(Saved data entries)

+++

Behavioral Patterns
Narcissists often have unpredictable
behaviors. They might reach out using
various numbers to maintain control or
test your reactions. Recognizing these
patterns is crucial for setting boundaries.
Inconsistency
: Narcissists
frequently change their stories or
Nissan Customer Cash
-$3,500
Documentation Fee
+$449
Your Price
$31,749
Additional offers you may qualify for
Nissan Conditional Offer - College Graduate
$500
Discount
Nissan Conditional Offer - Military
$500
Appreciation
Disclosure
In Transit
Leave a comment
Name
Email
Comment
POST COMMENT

+++

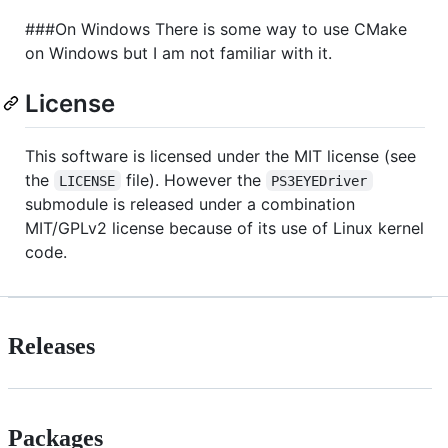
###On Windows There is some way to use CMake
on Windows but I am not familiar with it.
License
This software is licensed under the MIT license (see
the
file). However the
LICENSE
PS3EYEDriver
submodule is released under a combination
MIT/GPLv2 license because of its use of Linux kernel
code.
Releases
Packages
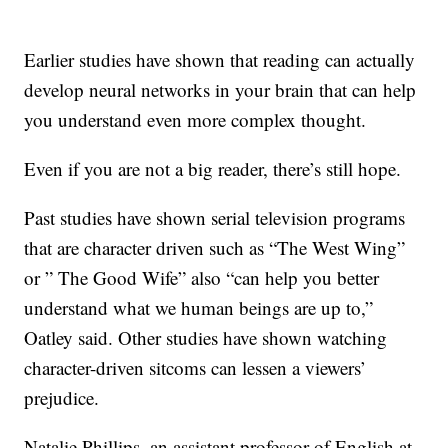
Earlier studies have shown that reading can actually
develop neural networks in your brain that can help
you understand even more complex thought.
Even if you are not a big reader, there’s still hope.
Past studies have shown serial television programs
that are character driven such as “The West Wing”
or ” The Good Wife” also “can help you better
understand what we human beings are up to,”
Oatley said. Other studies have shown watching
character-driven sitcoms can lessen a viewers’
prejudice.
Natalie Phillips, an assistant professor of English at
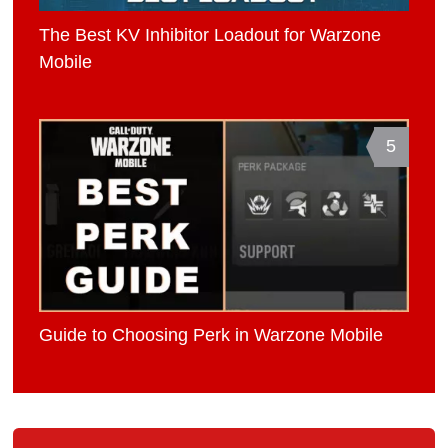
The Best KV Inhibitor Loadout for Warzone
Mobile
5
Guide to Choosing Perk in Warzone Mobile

+++

Copy the lines of the material word for word, beginning at the line that contains "Earlier studies have" and stopping after the line that contains "Guide to Choosing Perk in Warzone Mobile". Leave the pictures out of your copy.

Earlier studies have shown that reading can actually
develop neural networks in your brain that can help
you understand even more complex thought.
Even if you are not a big reader, there’s still hope.
Past studies have shown serial television programs
that are character driven such as “The West Wing”
or ” The Good Wife” also “can help you better
understand what we human beings are up to,”
Oatley said. Other studies have shown watching
character-driven sitcoms can lessen a viewers’
prejudice.
Natalie Phillips, an assistant professor of English at
The Best KV Inhibitor Loadout for Warzone
Mobile
5
Guide to Choosing Perk in Warzone Mobile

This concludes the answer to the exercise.